To be continued (1)…
– The Tabernacle of Moses Series:
- God’s Heavenly Pattern for our Spiritual Transformation – Part I: The Outer Court
- God’s Heavenly Pattern for our Spiritual Transformation – Part II: The Holy Place
- God’s Heavenly Pattern for our Spiritual Transformation – Part III: The Holy Place
- God’s Heavenly Pattern for our Spiritual Transformation – Part IV: The Holy Place
- God’s Heavenly Pattern for our Spiritual Transformation – Part V: The Most Holy Place
- God’s Heavenly Pattern for our Spiritual Transformation – Part VI: The Priestly Garments
- God’s Heavenly Pattern for our Spiritual Transformation – Part VII: Our Great High Priest
(1) Left-click on the underlined phrase to open another article in a different tab with more explanation.

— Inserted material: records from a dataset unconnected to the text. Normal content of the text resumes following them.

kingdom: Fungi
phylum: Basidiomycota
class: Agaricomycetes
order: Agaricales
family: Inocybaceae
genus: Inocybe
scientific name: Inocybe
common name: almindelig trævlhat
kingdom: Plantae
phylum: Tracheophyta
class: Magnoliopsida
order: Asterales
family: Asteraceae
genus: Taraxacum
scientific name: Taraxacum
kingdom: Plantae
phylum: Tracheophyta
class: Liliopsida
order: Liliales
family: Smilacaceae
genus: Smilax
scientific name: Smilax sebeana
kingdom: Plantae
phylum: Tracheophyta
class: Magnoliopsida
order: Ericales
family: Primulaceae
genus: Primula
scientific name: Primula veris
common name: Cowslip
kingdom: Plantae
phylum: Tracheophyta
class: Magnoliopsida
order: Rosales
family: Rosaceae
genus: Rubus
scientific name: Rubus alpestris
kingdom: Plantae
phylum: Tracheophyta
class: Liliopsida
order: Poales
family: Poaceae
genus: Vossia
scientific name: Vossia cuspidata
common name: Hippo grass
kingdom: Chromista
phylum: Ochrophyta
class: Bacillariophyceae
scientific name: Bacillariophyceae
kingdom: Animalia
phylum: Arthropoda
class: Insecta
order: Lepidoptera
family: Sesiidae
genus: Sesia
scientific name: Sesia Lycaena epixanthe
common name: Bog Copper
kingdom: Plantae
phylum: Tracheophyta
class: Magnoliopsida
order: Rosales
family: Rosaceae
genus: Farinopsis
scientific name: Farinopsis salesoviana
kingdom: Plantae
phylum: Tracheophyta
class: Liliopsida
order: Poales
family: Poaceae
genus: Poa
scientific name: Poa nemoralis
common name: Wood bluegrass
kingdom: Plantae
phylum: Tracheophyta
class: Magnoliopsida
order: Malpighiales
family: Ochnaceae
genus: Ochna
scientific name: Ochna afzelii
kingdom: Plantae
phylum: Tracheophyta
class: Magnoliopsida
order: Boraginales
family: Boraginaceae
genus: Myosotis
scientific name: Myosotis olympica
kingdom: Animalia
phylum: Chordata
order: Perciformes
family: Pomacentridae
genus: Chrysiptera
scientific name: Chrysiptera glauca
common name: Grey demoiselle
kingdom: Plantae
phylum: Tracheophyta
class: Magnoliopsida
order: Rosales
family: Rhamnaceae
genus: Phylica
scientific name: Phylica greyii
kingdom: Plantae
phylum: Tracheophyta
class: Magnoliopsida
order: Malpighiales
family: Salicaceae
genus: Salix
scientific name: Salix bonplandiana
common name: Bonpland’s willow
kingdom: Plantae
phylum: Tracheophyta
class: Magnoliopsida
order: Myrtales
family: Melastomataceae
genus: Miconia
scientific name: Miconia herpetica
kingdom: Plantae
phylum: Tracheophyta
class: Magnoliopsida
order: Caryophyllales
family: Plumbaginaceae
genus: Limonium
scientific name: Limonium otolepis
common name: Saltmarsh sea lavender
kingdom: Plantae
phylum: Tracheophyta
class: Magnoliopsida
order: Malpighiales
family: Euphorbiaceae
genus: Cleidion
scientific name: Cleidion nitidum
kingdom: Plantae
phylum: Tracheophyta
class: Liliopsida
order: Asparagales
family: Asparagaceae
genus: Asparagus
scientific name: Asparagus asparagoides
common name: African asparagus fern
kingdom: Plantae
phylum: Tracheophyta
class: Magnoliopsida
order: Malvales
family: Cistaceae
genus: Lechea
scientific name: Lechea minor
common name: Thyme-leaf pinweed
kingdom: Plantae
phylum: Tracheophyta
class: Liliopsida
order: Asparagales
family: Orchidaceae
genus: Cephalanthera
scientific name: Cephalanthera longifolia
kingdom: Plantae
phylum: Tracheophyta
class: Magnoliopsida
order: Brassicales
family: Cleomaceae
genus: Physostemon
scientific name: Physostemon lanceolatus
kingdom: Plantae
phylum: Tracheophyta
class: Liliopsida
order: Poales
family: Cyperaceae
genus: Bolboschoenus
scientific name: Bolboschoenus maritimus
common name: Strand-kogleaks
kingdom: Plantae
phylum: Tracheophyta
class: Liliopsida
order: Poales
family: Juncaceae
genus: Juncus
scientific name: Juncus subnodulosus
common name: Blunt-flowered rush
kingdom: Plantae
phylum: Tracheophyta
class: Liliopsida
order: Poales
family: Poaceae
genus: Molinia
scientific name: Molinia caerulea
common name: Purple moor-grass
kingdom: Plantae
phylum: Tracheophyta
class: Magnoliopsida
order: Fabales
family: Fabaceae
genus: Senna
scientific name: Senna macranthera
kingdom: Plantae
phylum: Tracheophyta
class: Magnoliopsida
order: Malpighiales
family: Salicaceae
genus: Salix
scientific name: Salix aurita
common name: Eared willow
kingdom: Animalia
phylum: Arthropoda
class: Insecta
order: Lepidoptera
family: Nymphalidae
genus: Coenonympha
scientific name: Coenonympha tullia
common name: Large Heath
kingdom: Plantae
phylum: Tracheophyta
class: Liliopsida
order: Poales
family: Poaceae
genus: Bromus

(2) The model of the Tabernacle housed at Glencairn Museum is remarkable for several reasons. It was built over a ten-year period, beginning in 1921, and was designed to be part of an educational program for the children at Bryn Athyn Church School. it was crafted with extraordinary reverence through the efforts of an entire school of little children (Luke 18:16,17). First, the children were prepared with a yearlong series of special worship services, during which they learned about the Tabernacle’s structure and significance. At these services, the children were asked to bring one piece of precious jewelry each, as a donation from their families to help fund the project. The process was intended to reenact the donations given by the Israelite families for the original Tabernacle (Exodus 35:20-29). Children in all eight grades worked on the project and, because it took a total of ten years to complete, many of the children participated over the span of their education. While the children worked hard at making various parts of the Tabernacle model, it is clear that teachers or hired professional craftsmen created much of the final product. The gold lampstand and other metalwork, for instance, were created by an expert goldsmith under the supervision of Fred J. Cooper. Thorsten Sigstedt, a sculptor, carved the figures of the priests and Levites. And the curtains woven with cherubim had to be made by an altar-cloth company in Stockholm, as theirs was the only loom that could weave with real gold thread.